Yönergeler:
1: Seçilen yazıda sözleri tırnak içinde aktarılan kişileri, yazıdaki unvanlarıyla ve geçtikleri sırayla sıralayın.
2: Seçilen yazıda "Bu defa… Hükümet" ile "Söylenen mi ?" arasındaki bölümü, bu iki kısım da dahil, hiç değiştirmeden yazın.

Seçilen yazı:

**********

DARBE BİTTİ mi
Bir ülke düşünün…
İki Gazeteci’nin, ‘silah taşıdığı’ söylenen Mit Tırları’na ilişkin yaptıkları HABERCİLİK noktasında yargılandığı bir davada Anayasa Mahkemesi’nin aldığı tahliye kararı için o ülkenin Cumhurbaşkanı kalkıp da, "Ben Anayasa Mahkemesi'nin vermiş olduğu karara sadece sessiz kalırım, o kadar… Ama onu kabul etmek durumunda değilim. Karara uymuyorum, saygı da duymuyorum" diyebiliyor…
Ardından, aynı ülkenin iktidar partisine mensup Meclis Başkanı’nın Laikliğe ilişkin cümleleri geliyor ardı ardına… “Anayasa inanca göre tasnif edildiğinde, 82 Anayasası da 61 Anayasası da dindar anayasalardır. Neden? Resmi tatiller, Kurban Bayramı ve Ramazan Bayramı'dır. Din dersleri mecburidir ve inanca dayalı bir yapısı vardır. Yani seküler değildir, dindar Anayasadır. Laiklik tarifi de ona göre olmalıdır. Laiklik bir kere yeni Anayasa’da olmamalıdır…”
Yok, bitmedi, konuşan konuşana eklendi !
Bu defa… Hükümet eden siyasi partiye yakın bir TV kanalında iktidar milletvekillerinden ilki konuşuyor önce ve… “Yasama bizde, Yargı bizde, Yürütme bizde. Bizim, AKP hükümetini denetlemek gibi bir şeyimiz olabilir mi? Yok böyle bir şey” deyiveriyor. Ardından bir başka iktidar milletvekili, YENİ diye ifade edilen ülkenin son gerçeği için PERDE diye ekleyip NOKTA’yı koyuveriyor… “Oğlan bizim, kız bizim…”
Ve Ankara’nın tepesinde oturanlardan bir başka biri var sırada, ama hedefte ne YARGI ne de OĞLAN-KIZ tartışması var…
Bu defaki SALVO, askere…
Konuşan mı ?
Milli Savunma Bakanı…
Söylenen mi ?
“Biz, operasyon emri olduğu hâlde ‘Şehit veririm' endişesiyle, operasyon yapılmadığı dönemi de biliyoruz…”
Tüm bunları niye mi anlattım ?

**********

Verilen liste:
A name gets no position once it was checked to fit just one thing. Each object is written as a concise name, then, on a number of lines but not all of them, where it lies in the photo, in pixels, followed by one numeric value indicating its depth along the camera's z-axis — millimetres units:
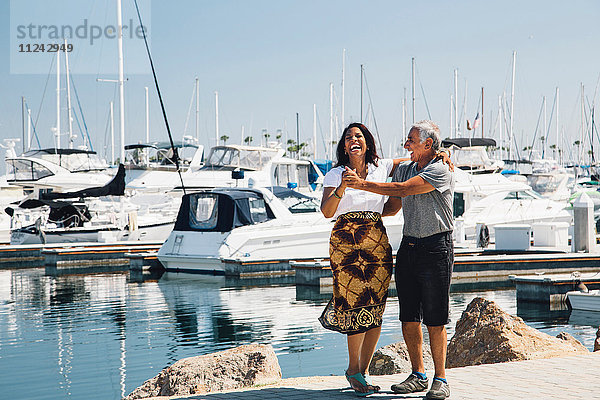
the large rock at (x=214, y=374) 6887
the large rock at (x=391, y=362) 7559
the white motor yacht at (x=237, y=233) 19672
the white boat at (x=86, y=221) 27234
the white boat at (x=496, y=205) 26523
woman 5383
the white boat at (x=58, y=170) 33625
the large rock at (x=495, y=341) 7590
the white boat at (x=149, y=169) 34156
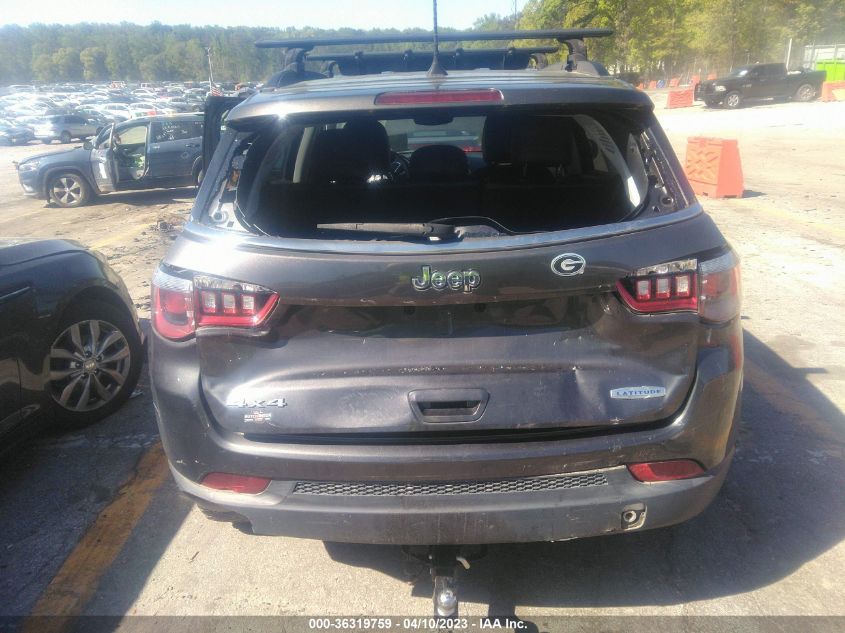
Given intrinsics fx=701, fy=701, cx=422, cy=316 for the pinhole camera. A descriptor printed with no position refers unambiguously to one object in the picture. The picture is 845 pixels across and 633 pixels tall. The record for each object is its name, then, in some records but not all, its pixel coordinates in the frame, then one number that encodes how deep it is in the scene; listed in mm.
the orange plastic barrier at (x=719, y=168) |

**********

Görevlere göre yanıtlar:
1:
1. Cumhurbaşkanı
2. Meclis Başkanı
3. Bir TV kanalında ilk konuşan iktidar milletvekili
4. Bir başka iktidar milletvekili
5. Milli Savunma Bakanı

2:
Bu defa… Hükümet eden siyasi partiye yakın bir TV kanalında iktidar milletvekillerinden ilki konuşuyor önce ve… “Yasama bizde, Yargı bizde, Yürütme bizde. Bizim, AKP hükümetini denetlemek gibi bir şeyimiz olabilir mi? Yok böyle bir şey” deyiveriyor. Ardından bir başka iktidar milletvekili, YENİ diye ifade edilen ülkenin son gerçeği için PERDE diye ekleyip NOKTA’yı koyuveriyor… “Oğlan bizim, kız bizim…”
Ve Ankara’nın tepesinde oturanlardan bir başka biri var sırada, ama hedefte ne YARGI ne de OĞLAN-KIZ tartışması var…
Bu defaki SALVO, askere…
Konuşan mı ?
Milli Savunma Bakanı…
Söylenen mi ?